Bien que le texte exact reste inédit, le véhicule du Sénat en direct aurait pour objectif de donner au ministère du Commerce et au DHS des leviers importants sur les modèles frontaliers tout en anticipant la mosaïque des États.
Cette préemption est le révélateur crucial. Depuis un an, les républicains cherchent à empêcher des États comme la Californie et New York de créer leurs propres régimes d’audit disparates, tandis que les démocrates exigent des obligations fédérales positives en matière de sécurité. Les opérateurs historiques comme OpenAI et Anthropic – qui nourrissent déjà le personnel de Hill sur le projet de texte – devraient bénéficier massivement d’un plancher fédéral unifié. Les audits obligatoires, les exigences de kill-switch et les rapports d’incidents créent un énorme fossé de conformité que les petites startups et les projets ouverts ne peuvent pas se permettre.
Cette réglementation sur l’IA pourrait créer un problème intéressant pour les marchés (en plus des autres catalyseurs susceptibles de provoquer un krach de l’IA), car Wall Street a passé ces dernières années à parier énormément sur le résultat exactement opposé. Le commerce de l’IA ne se limite plus à une poignée de valeurs technologiques. Il englobe les semi-conducteurs, les centres de données, l’infrastructure cloud, les équipements de réseau, la production d’électricité, les services publics, le gaz naturel, l’énergie nucléaire, les équipements de refroidissement, la construction et l’énorme appareil financier nécessaire pour construire le tout.
Des centaines de milliards de dollars sont engagés en partant du principe que la demande en puissance de calcul continuera d’augmenter à un rythme extraordinaire.
Cette hypothèse repose sur quelque chose que les investisseurs n’ont pas vraiment de raisons de remettre en question : le développement de l’IA de pointe se poursuivra en grande partie sans interruption.
Si Washington changeait cette hypothèse, même temporairement, les conséquences financières pourraient arriver beaucoup plus rapidement que les conséquences technologiques.
Imaginez que des modèles de plus en plus performants nécessitent soudainement une approbation fédérale, des tests approfondis ou une certification coûteuse avant leur déploiement. Imaginez une responsabilité stricte pour certaines pannes, des limites strictes sur les capacités autonomes ou des restrictions sur les modèles de formation au-delà de seuils spécifiés. Un moratoire pur et simple n’est même pas nécessaire. Le gouvernement aurait simplement besoin de rendre moins certains le calendrier et les aspects économiques du développement futur du modèle.
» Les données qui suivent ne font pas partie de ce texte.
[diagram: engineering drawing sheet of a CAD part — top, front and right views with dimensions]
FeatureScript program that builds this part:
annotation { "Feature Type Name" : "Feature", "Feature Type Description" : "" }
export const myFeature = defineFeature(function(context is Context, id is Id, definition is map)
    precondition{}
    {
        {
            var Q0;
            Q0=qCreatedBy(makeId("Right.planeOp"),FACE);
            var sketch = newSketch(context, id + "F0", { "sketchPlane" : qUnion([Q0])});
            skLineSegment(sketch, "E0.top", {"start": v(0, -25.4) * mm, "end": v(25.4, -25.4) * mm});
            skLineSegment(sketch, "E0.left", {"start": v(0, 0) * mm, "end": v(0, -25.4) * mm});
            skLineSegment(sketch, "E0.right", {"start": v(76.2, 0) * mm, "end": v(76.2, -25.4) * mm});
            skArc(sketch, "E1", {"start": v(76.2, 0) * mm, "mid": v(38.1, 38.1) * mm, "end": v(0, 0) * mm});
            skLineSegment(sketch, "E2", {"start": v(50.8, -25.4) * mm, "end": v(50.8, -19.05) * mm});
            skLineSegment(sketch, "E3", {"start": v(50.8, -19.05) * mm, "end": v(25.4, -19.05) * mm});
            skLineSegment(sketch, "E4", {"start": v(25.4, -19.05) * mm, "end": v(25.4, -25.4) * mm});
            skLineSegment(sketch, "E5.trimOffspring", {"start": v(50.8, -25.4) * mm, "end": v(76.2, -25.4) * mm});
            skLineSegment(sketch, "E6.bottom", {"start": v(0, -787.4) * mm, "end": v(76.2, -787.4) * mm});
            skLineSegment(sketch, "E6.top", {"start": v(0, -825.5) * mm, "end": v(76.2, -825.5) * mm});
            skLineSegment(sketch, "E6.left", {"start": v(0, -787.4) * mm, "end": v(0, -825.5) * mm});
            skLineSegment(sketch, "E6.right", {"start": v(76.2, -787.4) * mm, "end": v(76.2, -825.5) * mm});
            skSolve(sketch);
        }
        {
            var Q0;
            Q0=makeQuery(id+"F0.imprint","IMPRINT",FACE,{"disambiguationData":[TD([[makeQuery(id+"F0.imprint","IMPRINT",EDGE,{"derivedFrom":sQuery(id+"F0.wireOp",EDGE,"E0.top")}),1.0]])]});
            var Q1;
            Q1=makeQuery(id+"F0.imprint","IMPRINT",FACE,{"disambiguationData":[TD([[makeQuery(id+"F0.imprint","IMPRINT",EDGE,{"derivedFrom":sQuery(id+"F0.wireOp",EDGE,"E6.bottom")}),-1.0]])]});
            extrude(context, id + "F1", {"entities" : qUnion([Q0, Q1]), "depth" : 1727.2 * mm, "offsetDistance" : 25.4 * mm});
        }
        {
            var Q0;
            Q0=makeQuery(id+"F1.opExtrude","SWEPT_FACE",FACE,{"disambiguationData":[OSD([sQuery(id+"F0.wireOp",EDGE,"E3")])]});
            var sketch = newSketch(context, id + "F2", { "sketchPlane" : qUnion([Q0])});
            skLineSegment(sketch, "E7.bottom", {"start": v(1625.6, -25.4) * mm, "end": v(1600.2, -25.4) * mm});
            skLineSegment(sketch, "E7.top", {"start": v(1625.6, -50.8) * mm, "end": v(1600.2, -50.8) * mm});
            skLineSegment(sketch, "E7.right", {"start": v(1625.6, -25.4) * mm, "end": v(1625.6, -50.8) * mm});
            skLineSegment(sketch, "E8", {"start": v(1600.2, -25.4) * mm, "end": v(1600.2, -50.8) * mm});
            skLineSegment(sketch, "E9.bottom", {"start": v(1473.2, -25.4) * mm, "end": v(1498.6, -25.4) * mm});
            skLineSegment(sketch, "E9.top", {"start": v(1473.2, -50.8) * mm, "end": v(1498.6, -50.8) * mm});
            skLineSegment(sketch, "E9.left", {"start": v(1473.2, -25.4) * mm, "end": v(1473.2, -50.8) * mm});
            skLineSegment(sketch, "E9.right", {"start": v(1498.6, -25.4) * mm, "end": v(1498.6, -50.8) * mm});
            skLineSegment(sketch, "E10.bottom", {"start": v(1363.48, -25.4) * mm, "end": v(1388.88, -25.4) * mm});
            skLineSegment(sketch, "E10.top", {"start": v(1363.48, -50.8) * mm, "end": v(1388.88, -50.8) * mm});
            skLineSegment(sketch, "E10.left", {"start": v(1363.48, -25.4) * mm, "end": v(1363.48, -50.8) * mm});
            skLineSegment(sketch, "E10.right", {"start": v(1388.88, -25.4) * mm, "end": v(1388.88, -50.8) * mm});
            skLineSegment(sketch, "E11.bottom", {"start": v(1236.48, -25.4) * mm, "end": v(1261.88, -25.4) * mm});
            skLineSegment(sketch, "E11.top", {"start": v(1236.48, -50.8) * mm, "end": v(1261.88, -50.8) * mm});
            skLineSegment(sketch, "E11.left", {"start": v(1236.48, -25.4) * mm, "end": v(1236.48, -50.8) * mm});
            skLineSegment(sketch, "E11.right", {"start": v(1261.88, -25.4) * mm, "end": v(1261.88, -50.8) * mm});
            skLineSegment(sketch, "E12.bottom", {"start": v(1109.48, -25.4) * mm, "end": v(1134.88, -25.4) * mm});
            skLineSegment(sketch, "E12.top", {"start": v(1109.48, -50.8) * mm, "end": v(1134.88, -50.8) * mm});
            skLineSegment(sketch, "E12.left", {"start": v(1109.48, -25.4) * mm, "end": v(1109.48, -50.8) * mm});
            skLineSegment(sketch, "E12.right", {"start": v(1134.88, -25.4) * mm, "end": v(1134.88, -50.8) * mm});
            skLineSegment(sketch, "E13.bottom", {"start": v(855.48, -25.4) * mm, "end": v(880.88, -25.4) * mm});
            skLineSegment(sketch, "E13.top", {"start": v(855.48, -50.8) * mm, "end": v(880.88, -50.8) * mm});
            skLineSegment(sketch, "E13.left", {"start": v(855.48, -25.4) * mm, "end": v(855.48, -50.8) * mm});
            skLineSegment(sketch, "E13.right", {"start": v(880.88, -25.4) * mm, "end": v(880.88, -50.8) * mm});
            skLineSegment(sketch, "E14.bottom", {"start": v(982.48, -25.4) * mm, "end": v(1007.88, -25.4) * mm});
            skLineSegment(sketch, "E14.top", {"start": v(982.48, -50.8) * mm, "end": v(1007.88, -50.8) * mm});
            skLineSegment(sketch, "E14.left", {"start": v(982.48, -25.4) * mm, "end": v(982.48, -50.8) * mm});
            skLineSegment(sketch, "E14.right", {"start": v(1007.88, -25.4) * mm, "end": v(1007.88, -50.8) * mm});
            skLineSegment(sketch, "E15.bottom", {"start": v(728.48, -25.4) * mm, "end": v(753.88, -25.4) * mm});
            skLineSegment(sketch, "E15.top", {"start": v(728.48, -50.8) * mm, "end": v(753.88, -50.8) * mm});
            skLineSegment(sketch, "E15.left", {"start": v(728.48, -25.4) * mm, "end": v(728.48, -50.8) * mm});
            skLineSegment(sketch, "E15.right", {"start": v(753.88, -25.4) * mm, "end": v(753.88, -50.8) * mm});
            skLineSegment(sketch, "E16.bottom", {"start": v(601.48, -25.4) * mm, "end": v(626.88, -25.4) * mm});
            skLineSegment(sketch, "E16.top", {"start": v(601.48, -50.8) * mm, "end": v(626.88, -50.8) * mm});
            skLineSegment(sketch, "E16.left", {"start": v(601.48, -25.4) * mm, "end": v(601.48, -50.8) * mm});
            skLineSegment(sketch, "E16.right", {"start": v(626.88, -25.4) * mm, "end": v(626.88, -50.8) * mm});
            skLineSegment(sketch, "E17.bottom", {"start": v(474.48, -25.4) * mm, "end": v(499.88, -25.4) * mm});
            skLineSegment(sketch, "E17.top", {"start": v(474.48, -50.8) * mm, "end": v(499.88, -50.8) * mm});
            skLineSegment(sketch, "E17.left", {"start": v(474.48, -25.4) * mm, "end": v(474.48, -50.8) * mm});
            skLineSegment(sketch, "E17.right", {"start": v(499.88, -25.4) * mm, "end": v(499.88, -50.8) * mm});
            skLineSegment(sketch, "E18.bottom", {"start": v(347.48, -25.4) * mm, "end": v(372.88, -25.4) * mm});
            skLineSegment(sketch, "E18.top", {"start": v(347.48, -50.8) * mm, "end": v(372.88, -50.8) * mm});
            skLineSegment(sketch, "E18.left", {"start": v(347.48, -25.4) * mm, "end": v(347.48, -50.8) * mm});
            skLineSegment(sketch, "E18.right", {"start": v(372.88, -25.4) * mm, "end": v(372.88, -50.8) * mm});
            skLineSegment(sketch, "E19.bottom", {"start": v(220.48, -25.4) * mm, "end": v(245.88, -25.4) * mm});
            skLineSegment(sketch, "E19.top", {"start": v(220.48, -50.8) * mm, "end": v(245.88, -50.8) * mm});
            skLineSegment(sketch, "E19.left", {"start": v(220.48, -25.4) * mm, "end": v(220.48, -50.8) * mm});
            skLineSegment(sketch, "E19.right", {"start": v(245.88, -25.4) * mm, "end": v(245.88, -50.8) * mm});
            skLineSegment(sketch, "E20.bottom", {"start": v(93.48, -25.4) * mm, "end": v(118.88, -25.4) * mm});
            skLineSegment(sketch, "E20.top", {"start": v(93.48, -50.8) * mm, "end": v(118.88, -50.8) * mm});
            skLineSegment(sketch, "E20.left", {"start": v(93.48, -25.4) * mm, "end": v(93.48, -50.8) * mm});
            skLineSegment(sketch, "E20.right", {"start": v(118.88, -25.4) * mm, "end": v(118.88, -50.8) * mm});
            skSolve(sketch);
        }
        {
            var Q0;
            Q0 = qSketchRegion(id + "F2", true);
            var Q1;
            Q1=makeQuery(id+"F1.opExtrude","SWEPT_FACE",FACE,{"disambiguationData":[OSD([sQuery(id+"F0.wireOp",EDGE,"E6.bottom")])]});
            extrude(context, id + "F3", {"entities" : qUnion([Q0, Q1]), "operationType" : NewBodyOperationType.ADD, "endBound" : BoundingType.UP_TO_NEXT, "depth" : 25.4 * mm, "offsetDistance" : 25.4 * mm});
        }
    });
Les marchés devraient alors reconsidérer l’étendue de l’infrastructure informatique qui sera réellement nécessaire et à quelle vitesse. Les projections des centres de données pourraient baisser. Les prévisions sur les semi-conducteurs pourraient suivre. Les estimations de la demande d’électricité pourraient être révisées, les projets d’infrastructure pourraient être retardés et les prêteurs pourraient devenir moins enthousiastes à l’idée de financer des projets dont les rendements attendus sont soudainement devenus plus difficiles à calculer. Les effets se répercuteraient bien au-delà des entreprises qui développent réellement les modèles.
C’est particulièrement important car les marchés n’attendent pas la disparition des revenus pour réévaluer un actif à la baisse… tout comme ils n’attendent pas les bénéfices pour valoriser des conneries. Le boom de l’IA a généré d’énormes valorisations parce que les investisseurs s’attendent à une énorme demande future. Changez la trajectoire attendue de cette demande et ces valorisations peuvent changer remarquablement rapidement.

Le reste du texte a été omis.